*Work to complete*: Take the lines below between the one holding "left eye: (358, 297)" and the one holding "left elbow: (466, 371)", inclusive, and copy them exactly. Add nothing.

*Records to use*:

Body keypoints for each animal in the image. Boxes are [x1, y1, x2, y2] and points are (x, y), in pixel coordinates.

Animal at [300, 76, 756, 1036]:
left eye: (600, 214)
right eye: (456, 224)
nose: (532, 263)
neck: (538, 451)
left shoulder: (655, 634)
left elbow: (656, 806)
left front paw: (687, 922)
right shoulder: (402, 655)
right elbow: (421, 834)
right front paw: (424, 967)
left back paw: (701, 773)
...
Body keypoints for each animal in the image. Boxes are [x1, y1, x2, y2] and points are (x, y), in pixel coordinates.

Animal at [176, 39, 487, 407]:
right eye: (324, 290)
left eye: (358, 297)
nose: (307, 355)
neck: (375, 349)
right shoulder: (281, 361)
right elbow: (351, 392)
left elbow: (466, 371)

*Exercise answer*:
left eye: (358, 297)
nose: (307, 355)
neck: (375, 349)
right shoulder: (281, 361)
right elbow: (351, 392)
left elbow: (466, 371)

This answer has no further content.